● **What the exercise asks**
Update the lines below by replacing each occurrence of "common name" with "vernacular name" and leaving everything else unchanged.

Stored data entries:
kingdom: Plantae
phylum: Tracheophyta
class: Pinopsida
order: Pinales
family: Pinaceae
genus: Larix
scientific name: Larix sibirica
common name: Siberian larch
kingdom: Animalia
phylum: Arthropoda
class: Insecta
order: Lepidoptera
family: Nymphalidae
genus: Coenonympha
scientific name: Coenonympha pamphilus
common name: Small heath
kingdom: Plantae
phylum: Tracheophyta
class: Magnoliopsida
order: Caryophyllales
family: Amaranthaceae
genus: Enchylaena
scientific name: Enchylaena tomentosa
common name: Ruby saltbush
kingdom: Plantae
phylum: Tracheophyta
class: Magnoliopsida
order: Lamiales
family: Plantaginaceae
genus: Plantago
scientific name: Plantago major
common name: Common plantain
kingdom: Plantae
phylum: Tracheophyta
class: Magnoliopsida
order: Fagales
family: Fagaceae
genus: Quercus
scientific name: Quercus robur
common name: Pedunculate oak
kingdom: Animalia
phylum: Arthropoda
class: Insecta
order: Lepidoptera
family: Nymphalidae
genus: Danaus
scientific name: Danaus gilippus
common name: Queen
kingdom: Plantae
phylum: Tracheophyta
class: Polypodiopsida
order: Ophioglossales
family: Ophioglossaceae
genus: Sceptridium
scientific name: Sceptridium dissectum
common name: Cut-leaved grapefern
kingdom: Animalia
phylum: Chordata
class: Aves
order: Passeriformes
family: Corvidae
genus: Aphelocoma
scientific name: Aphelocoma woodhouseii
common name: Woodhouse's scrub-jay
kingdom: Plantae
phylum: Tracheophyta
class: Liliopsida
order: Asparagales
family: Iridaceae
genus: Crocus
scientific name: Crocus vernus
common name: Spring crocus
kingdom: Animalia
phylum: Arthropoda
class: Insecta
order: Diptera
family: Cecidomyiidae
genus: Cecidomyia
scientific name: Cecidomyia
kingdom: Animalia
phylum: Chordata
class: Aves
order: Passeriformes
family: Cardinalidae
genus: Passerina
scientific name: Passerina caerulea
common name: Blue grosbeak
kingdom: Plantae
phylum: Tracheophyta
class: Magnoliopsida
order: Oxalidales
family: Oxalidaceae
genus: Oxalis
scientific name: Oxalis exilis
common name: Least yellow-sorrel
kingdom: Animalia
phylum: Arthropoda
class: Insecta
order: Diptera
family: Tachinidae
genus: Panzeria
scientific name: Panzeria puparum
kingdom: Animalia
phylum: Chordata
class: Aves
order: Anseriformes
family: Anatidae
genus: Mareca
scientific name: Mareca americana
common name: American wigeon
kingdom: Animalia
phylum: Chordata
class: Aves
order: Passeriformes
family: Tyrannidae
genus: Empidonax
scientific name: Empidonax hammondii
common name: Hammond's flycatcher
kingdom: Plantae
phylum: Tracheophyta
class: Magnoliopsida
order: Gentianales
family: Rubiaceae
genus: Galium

● **Full answer**
kingdom: Plantae
phylum: Tracheophyta
class: Pinopsida
order: Pinales
family: Pinaceae
genus: Larix
scientific name: Larix sibirica
vernacular name: Siberian larch
kingdom: Animalia
phylum: Arthropoda
class: Insecta
order: Lepidoptera
family: Nymphalidae
genus: Coenonympha
scientific name: Coenonympha pamphilus
vernacular name: Small heath
kingdom: Plantae
phylum: Tracheophyta
class: Magnoliopsida
order: Caryophyllales
family: Amaranthaceae
genus: Enchylaena
scientific name: Enchylaena tomentosa
vernacular name: Ruby saltbush
kingdom: Plantae
phylum: Tracheophyta
class: Magnoliopsida
order: Lamiales
family: Plantaginaceae
genus: Plantago
scientific name: Plantago major
vernacular name: Common plantain
kingdom: Plantae
phylum: Tracheophyta
class: Magnoliopsida
order: Fagales
family: Fagaceae
genus: Quercus
scientific name: Quercus robur
vernacular name: Pedunculate oak
kingdom: Animalia
phylum: Arthropoda
class: Insecta
order: Lepidoptera
family: Nymphalidae
genus: Danaus
scientific name: Danaus gilippus
vernacular name: Queen
kingdom: Plantae
phylum: Tracheophyta
class: Polypodiopsida
order: Ophioglossales
family: Ophioglossaceae
genus: Sceptridium
scientific name: Sceptridium dissectum
vernacular name: Cut-leaved grapefern
kingdom: Animalia
phylum: Chordata
class: Aves
order: Passeriformes
family: Corvidae
genus: Aphelocoma
scientific name: Aphelocoma woodhouseii
vernacular name: Woodhouse's scrub-jay
kingdom: Plantae
phylum: Tracheophyta
class: Liliopsida
order: Asparagales
family: Iridaceae
genus: Crocus
scientific name: Crocus vernus
vernacular name: Spring crocus
kingdom: Animalia
phylum: Arthropoda
class: Insecta
order: Diptera
family: Cecidomyiidae
genus: Cecidomyia
scientific name: Cecidomyia
kingdom: Animalia
phylum: Chordata
class: Aves
order: Passeriformes
family: Cardinalidae
genus: Passerina
scientific name: Passerina caerulea
vernacular name: Blue grosbeak
kingdom: Plantae
phylum: Tracheophyta
class: Magnoliopsida
order: Oxalidales
family: Oxalidaceae
genus: Oxalis
scientific name: Oxalis exilis
vernacular name: Least yellow-sorrel
kingdom: Animalia
phylum: Arthropoda
class: Insecta
order: Diptera
family: Tachinidae
genus: Panzeria
scientific name: Panzeria puparum
kingdom: Animalia
phylum: Chordata
class: Aves
order: Anseriformes
family: Anatidae
genus: Mareca
scientific name: Mareca americana
vernacular name: American wigeon
kingdom: Animalia
phylum: Chordata
class: Aves
order: Passeriformes
family: Tyrannidae
genus: Empidonax
scientific name: Empidonax hammondii
vernacular name: Hammond's flycatcher
kingdom: Plantae
phylum: Tracheophyta
class: Magnoliopsida
order: Gentianales
family: Rubiaceae
genus: Galium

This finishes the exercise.